> **TASK PROMPT**:
Your task is to return the line containing "left knee: (1217, 596)" and each line after it through the end of the entries, exactly, with no other lines.

(Collected data entries)

============

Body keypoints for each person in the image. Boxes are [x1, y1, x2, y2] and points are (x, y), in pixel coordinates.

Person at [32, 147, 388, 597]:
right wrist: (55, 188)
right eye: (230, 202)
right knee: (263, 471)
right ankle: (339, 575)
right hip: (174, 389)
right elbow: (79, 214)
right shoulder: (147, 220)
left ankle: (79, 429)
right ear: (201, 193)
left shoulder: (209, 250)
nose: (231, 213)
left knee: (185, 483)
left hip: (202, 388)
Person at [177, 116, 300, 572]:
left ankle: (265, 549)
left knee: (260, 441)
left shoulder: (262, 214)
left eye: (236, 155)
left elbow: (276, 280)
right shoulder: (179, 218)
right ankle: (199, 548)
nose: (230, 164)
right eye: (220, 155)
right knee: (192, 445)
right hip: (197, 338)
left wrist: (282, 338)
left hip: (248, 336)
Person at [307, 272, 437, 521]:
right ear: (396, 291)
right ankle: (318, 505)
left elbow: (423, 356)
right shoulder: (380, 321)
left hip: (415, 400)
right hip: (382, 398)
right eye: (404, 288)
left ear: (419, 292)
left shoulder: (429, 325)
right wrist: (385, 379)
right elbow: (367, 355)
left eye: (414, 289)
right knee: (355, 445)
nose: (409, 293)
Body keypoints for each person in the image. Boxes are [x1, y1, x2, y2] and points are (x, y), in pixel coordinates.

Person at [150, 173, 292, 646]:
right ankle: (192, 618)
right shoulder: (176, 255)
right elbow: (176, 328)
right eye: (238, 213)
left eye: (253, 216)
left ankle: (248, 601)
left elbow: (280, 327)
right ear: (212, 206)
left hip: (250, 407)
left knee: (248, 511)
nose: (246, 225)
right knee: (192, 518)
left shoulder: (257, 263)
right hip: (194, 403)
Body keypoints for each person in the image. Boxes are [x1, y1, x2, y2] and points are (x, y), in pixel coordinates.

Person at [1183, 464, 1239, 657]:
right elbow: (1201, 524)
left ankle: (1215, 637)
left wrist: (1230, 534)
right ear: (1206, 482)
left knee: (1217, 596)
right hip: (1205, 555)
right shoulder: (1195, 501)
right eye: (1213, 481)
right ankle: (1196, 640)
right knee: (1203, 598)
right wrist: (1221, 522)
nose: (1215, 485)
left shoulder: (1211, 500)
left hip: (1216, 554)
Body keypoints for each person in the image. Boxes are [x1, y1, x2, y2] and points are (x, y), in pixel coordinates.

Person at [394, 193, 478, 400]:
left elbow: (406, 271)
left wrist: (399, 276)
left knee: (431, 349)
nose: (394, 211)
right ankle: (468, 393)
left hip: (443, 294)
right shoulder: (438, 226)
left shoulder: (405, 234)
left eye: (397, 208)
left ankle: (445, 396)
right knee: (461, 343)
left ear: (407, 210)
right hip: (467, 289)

============

> **EXPECTED ANSWER**:
left knee: (1217, 596)
right hip: (1205, 555)
right shoulder: (1195, 501)
right eye: (1213, 481)
right ankle: (1196, 640)
right knee: (1203, 598)
right wrist: (1221, 522)
nose: (1215, 485)
left shoulder: (1211, 500)
left hip: (1216, 554)
Body keypoints for each person in the image. Boxes are [x1, y1, x2, y2] and points are (x, y), in pixel coordinates.

Person at [394, 193, 478, 400]:
left elbow: (406, 271)
left wrist: (399, 276)
left knee: (431, 349)
nose: (394, 211)
right ankle: (468, 393)
left hip: (443, 294)
right shoulder: (438, 226)
left shoulder: (405, 234)
left eye: (397, 208)
left ankle: (445, 396)
right knee: (461, 343)
left ear: (407, 210)
right hip: (467, 289)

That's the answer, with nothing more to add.